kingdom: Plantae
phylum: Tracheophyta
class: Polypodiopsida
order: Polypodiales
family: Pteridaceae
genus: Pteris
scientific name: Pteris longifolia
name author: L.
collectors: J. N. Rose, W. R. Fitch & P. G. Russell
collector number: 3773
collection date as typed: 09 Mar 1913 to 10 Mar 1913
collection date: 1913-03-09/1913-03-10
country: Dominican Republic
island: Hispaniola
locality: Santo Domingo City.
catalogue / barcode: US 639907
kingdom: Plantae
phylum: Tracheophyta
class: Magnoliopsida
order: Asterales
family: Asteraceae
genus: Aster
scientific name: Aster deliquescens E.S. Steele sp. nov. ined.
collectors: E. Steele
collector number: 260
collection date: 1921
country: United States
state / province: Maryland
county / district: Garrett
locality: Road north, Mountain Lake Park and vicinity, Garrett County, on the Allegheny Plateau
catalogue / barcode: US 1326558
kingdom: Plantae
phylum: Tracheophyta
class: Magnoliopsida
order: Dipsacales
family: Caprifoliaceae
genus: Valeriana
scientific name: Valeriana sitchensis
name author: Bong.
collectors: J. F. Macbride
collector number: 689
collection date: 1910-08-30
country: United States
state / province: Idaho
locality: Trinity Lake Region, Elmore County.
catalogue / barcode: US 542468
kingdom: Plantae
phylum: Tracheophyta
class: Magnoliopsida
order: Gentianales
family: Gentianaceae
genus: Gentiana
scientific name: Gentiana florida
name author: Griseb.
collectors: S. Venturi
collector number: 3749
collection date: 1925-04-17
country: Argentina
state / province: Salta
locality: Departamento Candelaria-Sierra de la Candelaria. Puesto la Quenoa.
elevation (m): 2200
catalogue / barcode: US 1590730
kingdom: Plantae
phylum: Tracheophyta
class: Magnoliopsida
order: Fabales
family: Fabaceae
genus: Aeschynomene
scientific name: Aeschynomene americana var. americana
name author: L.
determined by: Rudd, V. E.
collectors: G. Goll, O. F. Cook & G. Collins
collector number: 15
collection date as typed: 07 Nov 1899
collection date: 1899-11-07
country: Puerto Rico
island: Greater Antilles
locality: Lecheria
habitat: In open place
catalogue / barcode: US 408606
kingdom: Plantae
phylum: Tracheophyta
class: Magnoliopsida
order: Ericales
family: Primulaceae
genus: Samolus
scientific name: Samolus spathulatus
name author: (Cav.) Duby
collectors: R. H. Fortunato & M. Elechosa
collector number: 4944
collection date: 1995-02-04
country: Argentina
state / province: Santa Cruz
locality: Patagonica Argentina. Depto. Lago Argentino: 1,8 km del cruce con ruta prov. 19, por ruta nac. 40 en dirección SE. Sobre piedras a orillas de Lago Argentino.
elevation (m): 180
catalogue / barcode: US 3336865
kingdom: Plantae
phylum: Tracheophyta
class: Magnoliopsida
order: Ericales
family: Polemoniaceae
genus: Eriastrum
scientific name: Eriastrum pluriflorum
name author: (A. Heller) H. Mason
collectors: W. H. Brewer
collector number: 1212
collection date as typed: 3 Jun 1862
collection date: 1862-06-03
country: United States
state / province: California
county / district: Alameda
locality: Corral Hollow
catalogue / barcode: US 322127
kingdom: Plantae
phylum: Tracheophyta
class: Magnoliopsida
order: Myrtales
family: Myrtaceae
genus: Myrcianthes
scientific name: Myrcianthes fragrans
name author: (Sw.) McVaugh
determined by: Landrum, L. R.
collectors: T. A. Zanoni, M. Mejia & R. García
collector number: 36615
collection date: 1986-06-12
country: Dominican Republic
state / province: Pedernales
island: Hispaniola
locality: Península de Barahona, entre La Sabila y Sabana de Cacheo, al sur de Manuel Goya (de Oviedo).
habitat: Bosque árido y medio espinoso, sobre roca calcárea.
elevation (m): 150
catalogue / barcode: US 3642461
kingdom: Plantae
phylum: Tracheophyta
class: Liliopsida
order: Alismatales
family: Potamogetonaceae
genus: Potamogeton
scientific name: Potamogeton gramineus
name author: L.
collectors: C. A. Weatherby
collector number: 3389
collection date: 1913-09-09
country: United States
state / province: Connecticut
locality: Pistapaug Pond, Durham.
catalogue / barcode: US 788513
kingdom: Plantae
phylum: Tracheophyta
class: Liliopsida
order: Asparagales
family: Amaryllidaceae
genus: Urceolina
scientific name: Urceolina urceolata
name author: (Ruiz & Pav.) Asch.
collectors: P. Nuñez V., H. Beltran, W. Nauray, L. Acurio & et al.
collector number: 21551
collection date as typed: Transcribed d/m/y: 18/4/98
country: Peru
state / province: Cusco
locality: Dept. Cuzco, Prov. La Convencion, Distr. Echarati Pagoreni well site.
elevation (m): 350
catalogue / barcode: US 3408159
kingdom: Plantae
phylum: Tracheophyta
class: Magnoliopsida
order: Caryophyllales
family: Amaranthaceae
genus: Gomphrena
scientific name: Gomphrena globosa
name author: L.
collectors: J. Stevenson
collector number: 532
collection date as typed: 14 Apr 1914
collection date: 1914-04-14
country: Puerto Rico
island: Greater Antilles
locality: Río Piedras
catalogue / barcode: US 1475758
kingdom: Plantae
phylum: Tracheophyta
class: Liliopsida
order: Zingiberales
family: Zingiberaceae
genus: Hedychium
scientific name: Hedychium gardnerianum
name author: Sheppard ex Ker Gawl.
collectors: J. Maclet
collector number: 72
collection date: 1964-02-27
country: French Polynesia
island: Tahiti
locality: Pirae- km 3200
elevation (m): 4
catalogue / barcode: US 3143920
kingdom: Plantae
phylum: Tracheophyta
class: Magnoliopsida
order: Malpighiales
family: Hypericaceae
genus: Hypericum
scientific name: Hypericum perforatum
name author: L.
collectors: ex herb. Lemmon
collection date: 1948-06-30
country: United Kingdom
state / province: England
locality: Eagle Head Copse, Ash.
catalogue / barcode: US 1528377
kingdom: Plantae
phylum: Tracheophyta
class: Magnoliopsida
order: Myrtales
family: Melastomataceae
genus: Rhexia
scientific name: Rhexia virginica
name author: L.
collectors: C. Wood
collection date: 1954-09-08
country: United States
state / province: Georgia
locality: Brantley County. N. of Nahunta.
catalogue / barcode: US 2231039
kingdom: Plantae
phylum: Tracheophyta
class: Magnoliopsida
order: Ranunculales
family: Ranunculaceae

————

### Aim
Set down, word for word, the part of the material that opens with the line containing "elevation (m): 2200" and closes with the line containing "collectors: G. Goll, O. F. Cook & G. Collins", including both of those lines and nothing else.

### Response below
elevation (m): 2200
catalogue / barcode: US 1590730
kingdom: Plantae
phylum: Tracheophyta
class: Magnoliopsida
order: Fabales
family: Fabaceae
genus: Aeschynomene
scientific name: Aeschynomene americana var. americana
name author: L.
determined by: Rudd, V. E.
collectors: G. Goll, O. F. Cook & G. Collins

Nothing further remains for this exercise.